[Extracted material Boundary: Start]
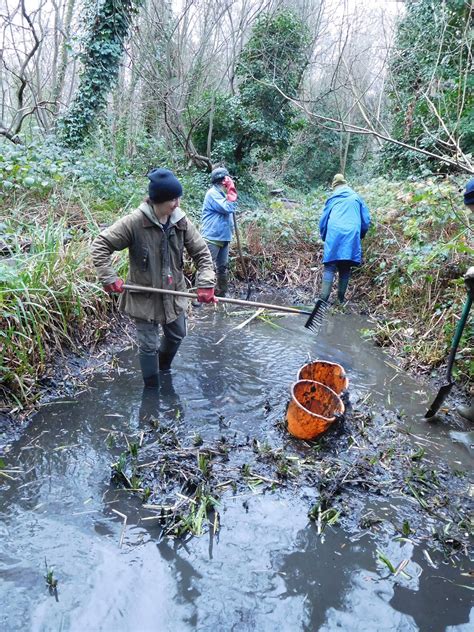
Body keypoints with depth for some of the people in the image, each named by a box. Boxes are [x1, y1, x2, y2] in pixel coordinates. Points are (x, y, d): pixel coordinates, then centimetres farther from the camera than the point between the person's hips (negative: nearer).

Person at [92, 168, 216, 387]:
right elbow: (100, 245, -14)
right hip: (144, 297, -5)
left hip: (174, 294, 5)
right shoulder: (134, 222, -20)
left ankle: (163, 367, 54)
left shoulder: (181, 222, -8)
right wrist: (109, 278, -21)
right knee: (149, 345, 6)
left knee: (176, 336, 24)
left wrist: (206, 284, -15)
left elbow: (202, 252, -3)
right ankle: (152, 388, 28)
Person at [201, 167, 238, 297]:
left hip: (223, 237, 10)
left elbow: (229, 210, 27)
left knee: (223, 267, 16)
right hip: (212, 238, -10)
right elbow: (228, 208, -20)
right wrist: (231, 190, -12)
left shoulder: (221, 193, 16)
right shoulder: (213, 193, -13)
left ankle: (221, 293, 26)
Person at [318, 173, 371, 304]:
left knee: (329, 268, -4)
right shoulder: (356, 198, 15)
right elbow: (366, 220, 13)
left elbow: (323, 221, 16)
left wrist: (324, 237, 30)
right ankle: (341, 298, 11)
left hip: (334, 236, -1)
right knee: (345, 269, 9)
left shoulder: (332, 199, 15)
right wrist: (360, 235, 28)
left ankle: (323, 299, -14)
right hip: (352, 237, 1)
[Extracted material Boundary: End]
=== Your instructions ===
Reproduce every one of the records above word for word, leaving out the pictures.

=== Task output ===
Body keypoints with depth for some of the people in the image, each named by a box. Boxes are [x1, y1, x2, y2] in pixel coordinates. Points are (x, y, d): pixel coordinates, then centimetres farther from the camera than the point between the person's hips (negative: nearer).

Person at [92, 168, 216, 387]:
right elbow: (100, 245, -14)
right hip: (144, 297, -5)
left hip: (174, 294, 5)
right shoulder: (134, 222, -20)
left ankle: (163, 367, 54)
left shoulder: (181, 222, -8)
right wrist: (109, 278, -21)
right knee: (149, 345, 6)
left knee: (176, 336, 24)
left wrist: (206, 284, -15)
left elbow: (202, 252, -3)
right ankle: (152, 388, 28)
Person at [201, 167, 238, 297]:
left hip: (223, 237, 10)
left elbow: (229, 210, 27)
left knee: (223, 267, 16)
right hip: (212, 238, -10)
right elbow: (228, 208, -20)
right wrist: (231, 190, -12)
left shoulder: (221, 193, 16)
right shoulder: (213, 193, -13)
left ankle: (221, 293, 26)
Person at [318, 173, 371, 304]:
left knee: (329, 268, -4)
right shoulder: (356, 198, 15)
right elbow: (366, 220, 13)
left elbow: (323, 221, 16)
left wrist: (324, 237, 30)
right ankle: (341, 298, 11)
left hip: (334, 236, -1)
right knee: (345, 269, 9)
left shoulder: (332, 199, 15)
right wrist: (360, 235, 28)
left ankle: (323, 299, -14)
right hip: (352, 237, 1)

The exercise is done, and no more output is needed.